The victim lady did not deviate from her statements recorded under Section 164 of the Code of Criminal Procedure as well as her deposition before the Court. The medical document marked as Exhibit-5 mentioned “nail scratch mark and brownish crush were found over frontal part of the neck and left side of the cheek. Bruise over left leg found.” The victim stated to have been forced to have intercourse with a person on 31.08.2011 at about 03:00 P.M. as per the document marked as Exhibit-5 though she did not mention the name of the offender. The complaint was lodged at 02:30 P.M. on 01.09.2011. Though the delay was not explained in the complaint however there was a probability of a village ‘salish’ which was not attended by the appellant who alleged to have escaped.
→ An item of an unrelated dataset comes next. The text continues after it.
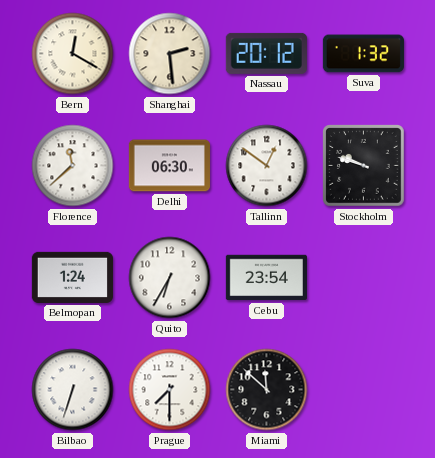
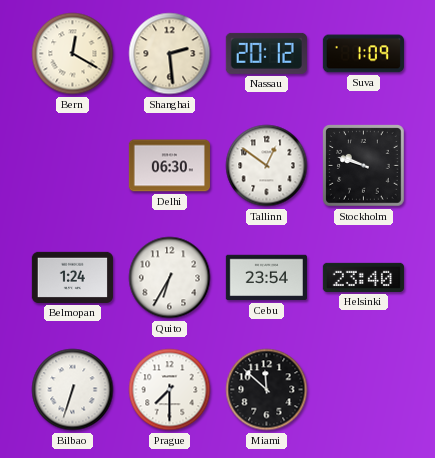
Suva: 1:32 -> 1:09
Florence: 11:38 -> none
Helsinki: none -> 23:40
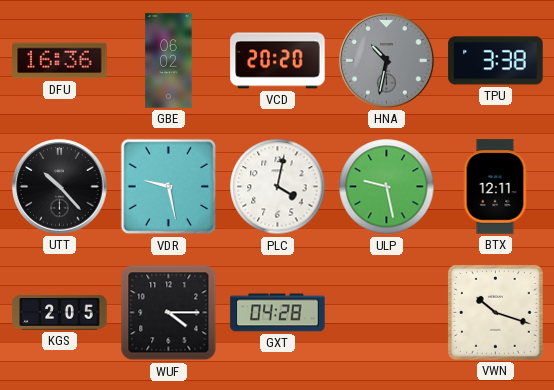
Though the evidence of the husband was exaggerated and the evidence of other prosecution witness was based on hearsay, the version of the prosecutrix though solitary could not be shakened during cross-examination and was devoid of any plausible reason to falsely implicate the appellant. 12. A mother of three children will not entangle, qualify and disrepute herself with a stigma of being ravished by a person which would definitely have an impact in the society as well as the upbringing and future of her children. 13. In the instant case, the evidence of the victim had been corroborated by the medical evidence. A married woman with three children to have ravished under threat may not reflect injuries to her private parts. However, absence of such injury in the private parts does not negate the possibility of being ravished or subjected to sexual molestation by the perpetrator. The sole testimony of the prosecutrix in the instant case does not improbabilize the incident of sexual assault inflicted upon her. 14. In view of the above discussions, the instant criminal appeal being CRA 570 of 2013 is dismissed. 15. There is no order as to costs. 16. I record my appreciation for the able assistance rendered by Mr. Mukul Biswas, Learned Advocate as Amicus Curiae in disposing of the appeal. 17. Lower court records along with a copy of this judgment be sent down at once to the Learned Trial Court for necessary action. 18. Photostat certified copy of this order, if applied for, be given to the parties on priority basis on compliance of all formalities.